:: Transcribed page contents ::
+++

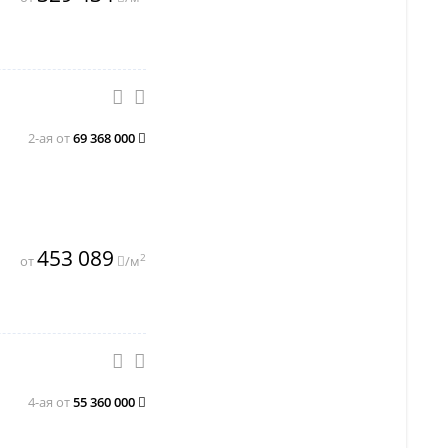
2-ая от
69 368 000
453 089
2
от
/м
4-ая от
55 360 000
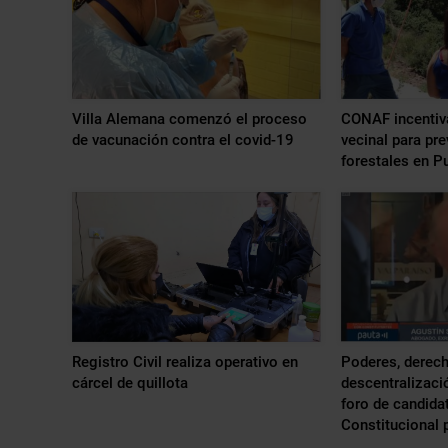
Villa Alemana comenzó el proceso
CONAF incentiva
de vacunación contra el covid-19
vecinal para pre
forestales en P
Registro Civil realiza operativo en
Poderes, derech
cárcel de quillota
descentralizaci
foro de candida
Constitucional p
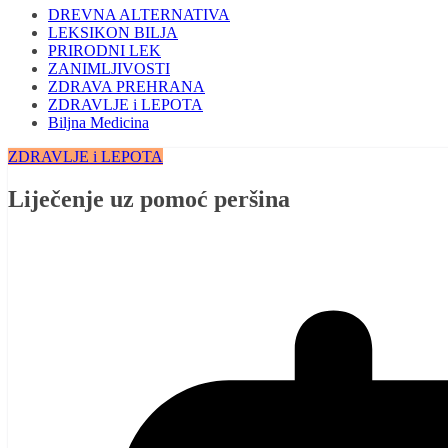
DREVNA ALTERNATIVA
LEKSIKON BILJA
PRIRODNI LEK
ZANIMLJIVOSTI
ZDRAVA PREHRANA
ZDRAVLJE i LEPOTA
Biljna Medicina
ZDRAVLJE i LEPOTA
Liječenje uz pomoć peršina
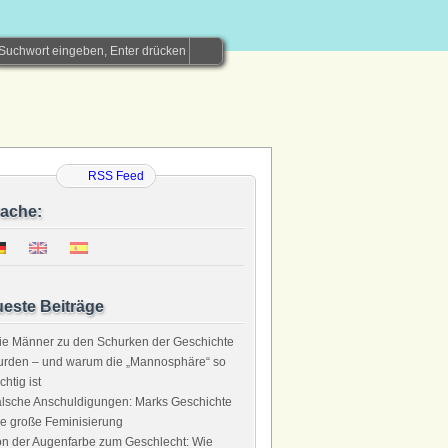
RSS Feed
ache:
este Beiträge
e Männer zu den Schurken der Geschichte
urden – und warum die „Mannosphäre“ so
chtig ist
lsche Anschuldigungen: Marks Geschichte
e große Feminisierung
n der Augenfarbe zum Geschlecht: Wie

+++

:: What you should do ::
Working through the data above, find every line holding "Geschichte" and copy it.

:: Answer to the exercise ::
e Männer zu den Schurken der Geschichte
lsche Anschuldigungen: Marks Geschichte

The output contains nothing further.